NASA sends ISRO peanuts for Mars trip via Facebook

November 01, 2013 03:41 pm | Updated May 26, 2016 03:34 am IST - BANGALORE:

As ISRO’s scientists prepare themselves for a landmark-making launch of the Mars Orbiter Mission (MOM) on November 5, their counterparts in NASA, the U.S. space agency, have extended their good wishes for the mission by sending them some ‘lucky peanuts’.

The good wishes were posted on ISRO’s eight-day-old MOM Facebook page.

NASA’s Jet Propulsion Lab (JPL), which has posted the wishes, adds that eating peanuts while launching a big mission has become a tradition for its scientists since the early 1960s.

NASA had successively failed in the launch of its first six Ranger lunar probes, but succeeded in the seventh attempt. When Ranger-7 was launched in 1964, someone in mission control was eating peanuts and passing them around at the time of critical stage of the Ranger-7’s flight. The mission clicked and the credit went to the peanuts.

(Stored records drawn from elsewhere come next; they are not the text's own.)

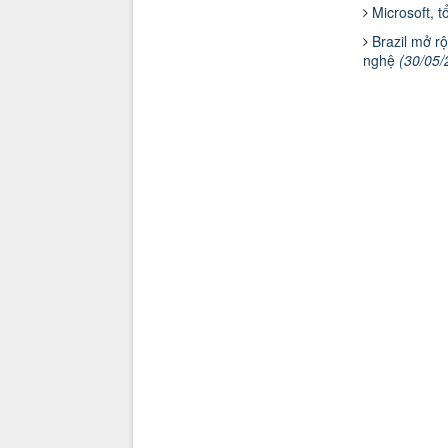
Microsoft, 
Brazil mở r
nghệ
(30/05/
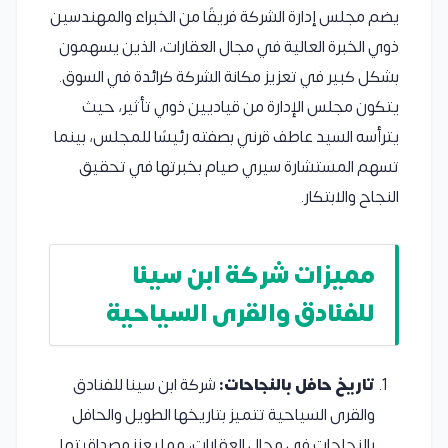
يضم مجلس إدارة الشركة فريقًا من الخبراء والمهندسين
ذوي الخبرة العالية في مجال العقارات، الذين يسهمون
بشكل كبير في تعزيز مكانة الشركة كرائدة في السوق.
يتكون مجلس الإدارة من قياديين ذوي تأثير، حيث
يترأسه السيد عاطف قرني بصفته رئيسًا للمجلس، بينما
تسهم المستشارة سيري صيام بخبرتها في تحقيق
النجاح والابتكار.
مميزات شركة ابن سينا
للفنادق والقرى السياحية
تاريخ حافل بالنجاحات:
شركة ابن سينا للفنادق
والقرى السياحية تتميز بتاريخها الطويل والحافل
بالنجاحات في مجال العقارات، مما يعزز مصداقيتها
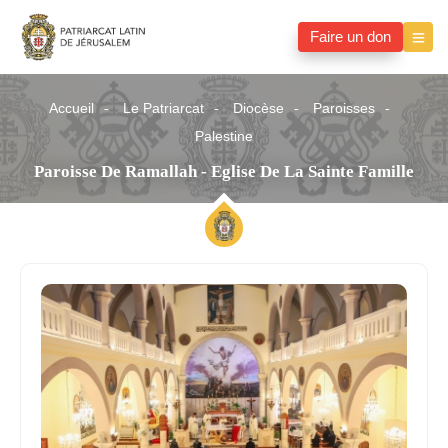
Faire un don
Accueil
Le Patriarcat
Diocèse
Paroisses
Palestine
Paroisse De Ramallah - Eglise De La Sainte Famille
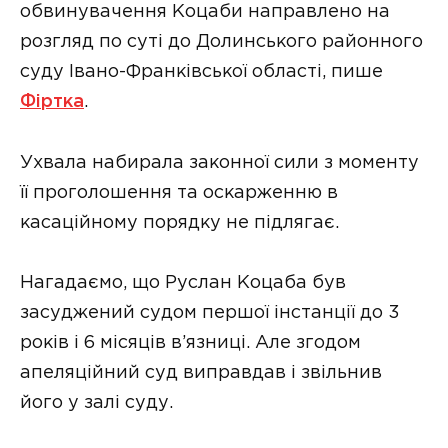
обвинувачення Коцаби направлено на
розгляд по суті до Долинського районного
суду Івано-Франківської області, пише
Фіртка
.
Ухвала набирала законної сили з моменту
її проголошення та оскарженню в
касаційному порядку не підлягає.
Нагадаємо, що Руслан Коцаба був
засуджений судом першої інстанції до 3
років і 6 місяців в’язниці. Але згодом
апеляційний суд виправдав і звільнив
його у залі суду.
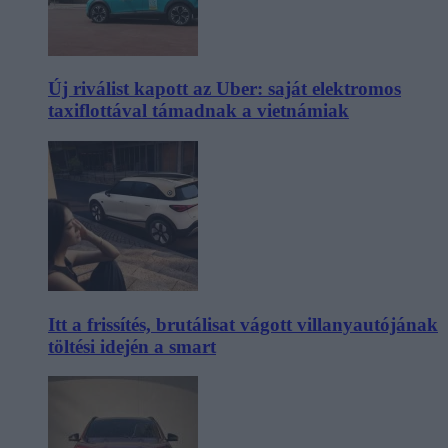
Új riválist kapott az Uber: saját elektromos
taxiflottával támadnak a vietnámiak
Itt a frissítés, brutálisat vágott villanyautójának
töltési idején a smart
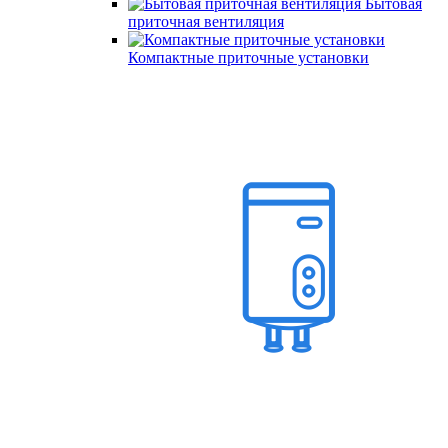
Бытовая
приточная вентиляция
Компактные приточные установки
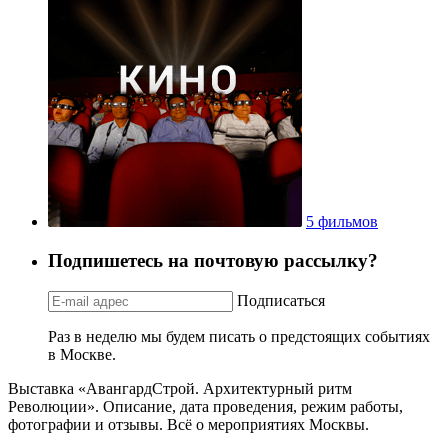
5 фильмов
Подпишетесь на почтовую рассылку?
Подписаться
Раз в неделю мы будем писать о предстоящих событиях
в Москве.
Выставка «АвангардСтрой. Архитектурный ритм
Революции». Описание, дата проведения, режим работы,
фотографии и отзывы. Всё о мероприятиях Москвы.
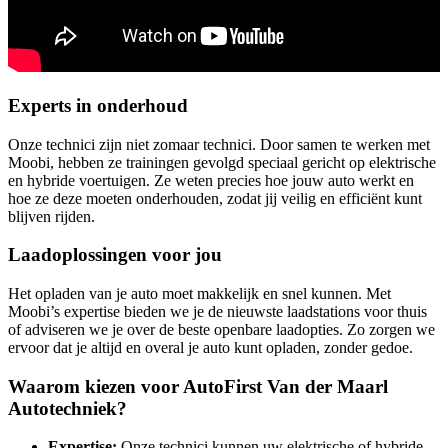
Experts in onderhoud
Onze technici zijn niet zomaar technici. Door samen te werken met
Moobi, hebben ze trainingen gevolgd speciaal gericht op elektrische
en hybride voertuigen. Ze weten precies hoe jouw auto werkt en
hoe ze deze moeten onderhouden, zodat jij veilig en efficiënt kunt
blijven rijden.
Laadoplossingen voor jou
Het opladen van je auto moet makkelijk en snel kunnen. Met
Moobi’s expertise bieden we je de nieuwste laadstations voor thuis
of adviseren we je over de beste openbare laadopties. Zo zorgen we
ervoor dat je altijd en overal je auto kunt opladen, zonder gedoe.
Waarom kiezen voor AutoFirst Van der Maarl
Autotechniek?
Expertise:
Onze technici kunnen uw elektrische of hybride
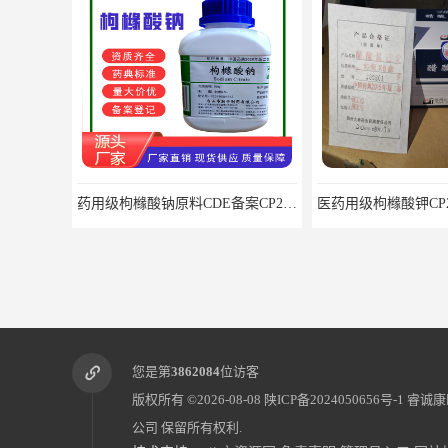
药用级枸橼酸钠原料CDE备案CP20药典标准CAS6132-04-3
您是第
3862084
位访客
版权所有 ©2026-08-08
陕ICP备2024050656号-1
睿诚康
公司
保留所有权利.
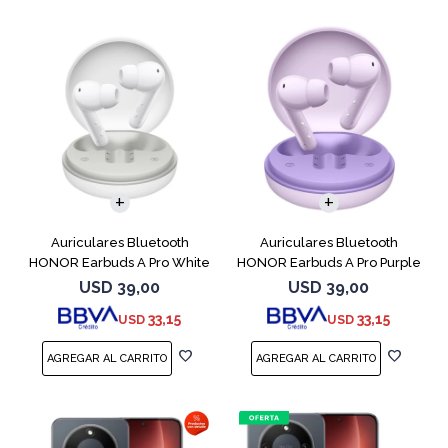
Auriculares Bluetooth
Auriculares Bluetooth
HONOR Earbuds A Pro White
HONOR Earbuds A Pro Purple
USD
39,00
USD
39,00
33,15
33,15
USD
USD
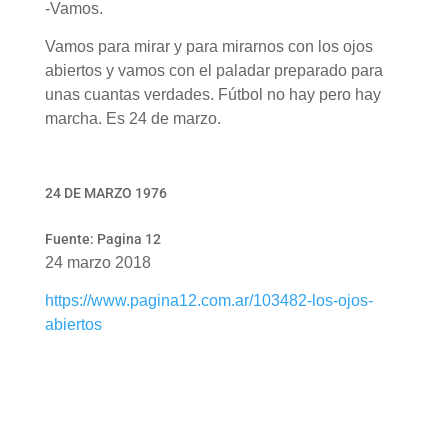
-Vamos.
Vamos para mirar y para mirarnos con los ojos
abiertos y vamos con el paladar preparado para
unas cuantas verdades. Fútbol no hay pero hay
marcha. Es 24 de marzo.
24 DE MARZO 1976
Fuente: Pagina 12
24 marzo 2018
https://www.pagina12.com.ar/103482-los-ojos-
abiertos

Ever since then, JPL scientists always bring along jars of roasted peanuts to the control room during launches.

And now, NASA has shared its ‘lucky peanuts’ with ISRO: “good luck peanuts from NASA to ISRO!” says the JPL post.

“Go MOM, dare mighty things,” JPL egged ISRO scientists. “Prepare for your launch to Mars, do not forget one of the few but important actions: pass around the peanuts.” The motif ‘dare mighty things’ is also pasted on the NASA jars.

On the practice of handing over peanuts, the JPL post explains: “...it has been a long-standing tradition to hand out peanuts whenever we do anything important, like land on Mars. We use all the luck we can get!”

The ISRO Mars mission, which joined Facebook on October 22 as part of its public outreach plan, has received more than 10,000 likes within a week.

The Facebook connect is the first of ISRO’s public interfaces about MOM. ISRO Chairman K. Radhakrishnan recently told The Hindu , “We want to bring this mission to the people of this country. They should live with us during the entire mission period.”

For the Mars mission, ISRO, he had said, would continue the efforts through the Internet, “not by sensation but with constant, relevant information for the interested community.”